# 3 in 1 oil bottle



## TheDiggerBoy91

Anyone know anything about this one?[8|] it's about 4 in. tall, rectangular, 1 1/2 in. wide, aqua, ABM, cork top (Actually, the cork is still in the bottle) Says: "'Three in One'" on one side and "3 in One Oil Co." on the other. Any idea of age and value?

                                                                      Thanx[][][]


----------



## akpi

Hey there Diggerboy,  The 3 in one oil bottle that you have is was used for what we now use WD-40 for.  If it has an applied lip its probably an 1890's bottle and if the lip has seems its early 1900's.  As for value they only sell for around $1-$3.  Happy diggin.

 Kevin


----------



## TheDiggerBoy91

Thanx Kevin. I knew they were pretty common. At least now I know how old it is. Thanx again.[][]


----------



## vnovakane

Hay ,anyone know about a 3 in 1 oil bottle that is approximatly 2 inches tall , green and triangular in shape.

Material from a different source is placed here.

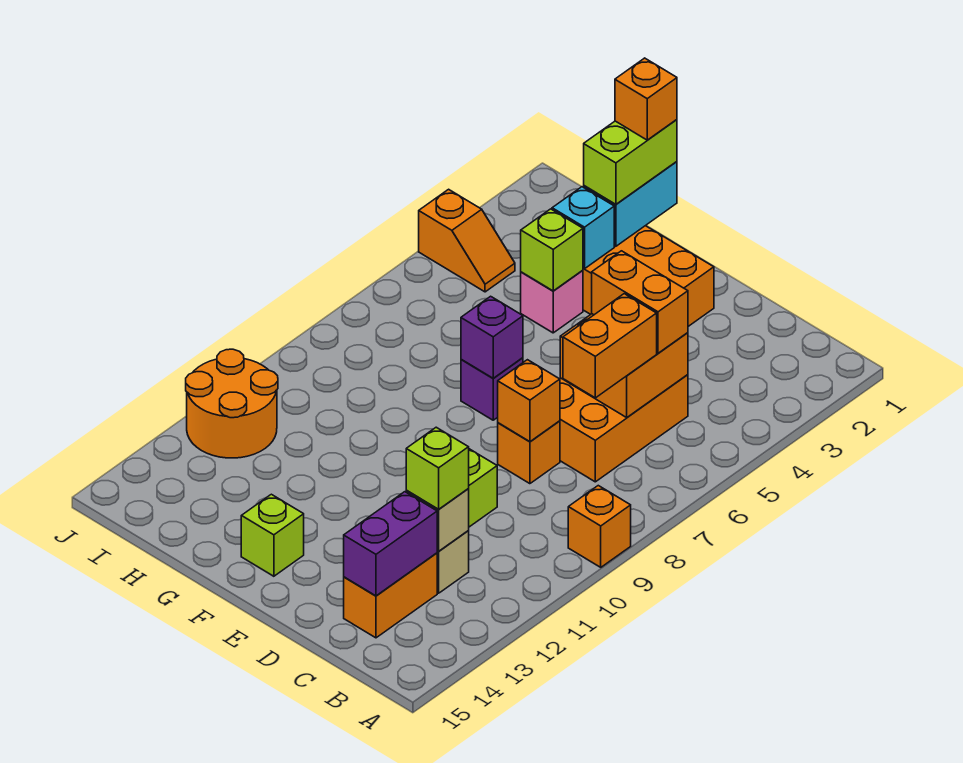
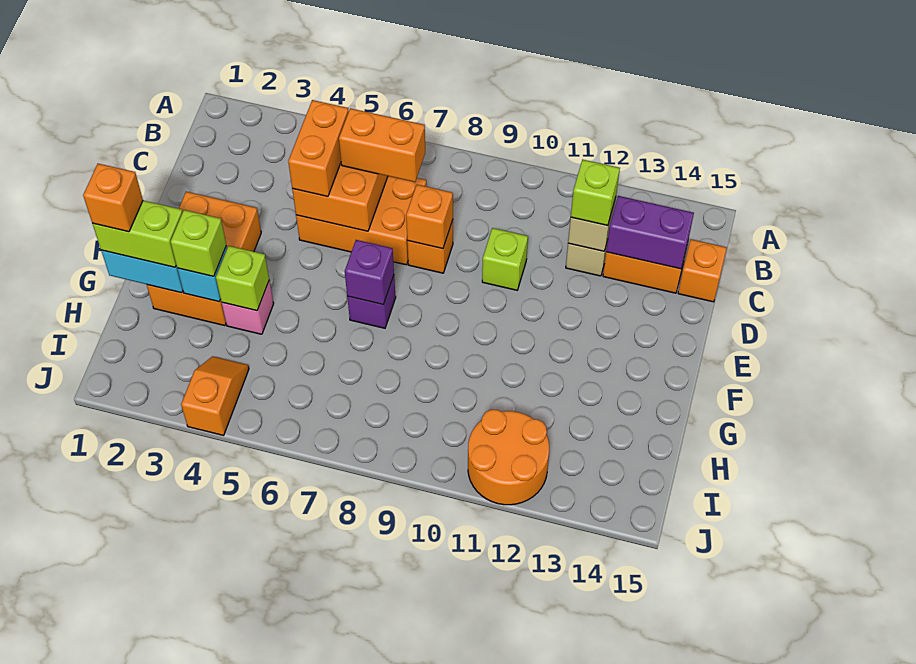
orange 1x1 brick [568,486,631,567] -> orange 1x1 brick moved to [678,239,727,302]
lime 1x1 brick [241,494,304,576] -> lime 1x1 brick moved to [171,210,226,276]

Has on one side:           
                                                SAMPLE
                                             3 IN ONE-OIL
                                             CLEANS,OILS,
                                               PROTECTS
 the bottle is ribbed,with a cork top which is inside the bottle.


----------



## TheDiggerBoy91

Val, all I know about them is they're from the early 1900's and I believe are slightly scarcer than the regular ones.[]


----------



## tazmainiendigger

Hi Val, My gal Wendy just got that bottle this week, honest!![8D] This is the 3rd smallest bottle I have ever seen excluding vicks drops and hoods pills!  Nice color and they dont take up much room! Taz  P:S sorry about the rough stone masons hands![:-]


----------



## vnovakane

[] THANK YOU ...
 I have alot of other bottles that are from an old mine dump...


----------



## akpi

Hello Val,  Just yesterday I saw one of those green triangular 3 in one bottles for sell for $12.00.  Im not sure if that is the average price but that is what they were asking.


----------



## idigjars

Taz, great pic, thanks for sharing. []


----------



## diggs

The 3in1 bottle is in the kovels bottle book 2004.It lists for 6.00.I dug up one that is in ex. condition.Good find.


----------



## diggs

hey digger boy, kevin was just a little off with his price.I do alot of research.I have alot of books.holler if you need anything,I,ll be glad to help if I can.


----------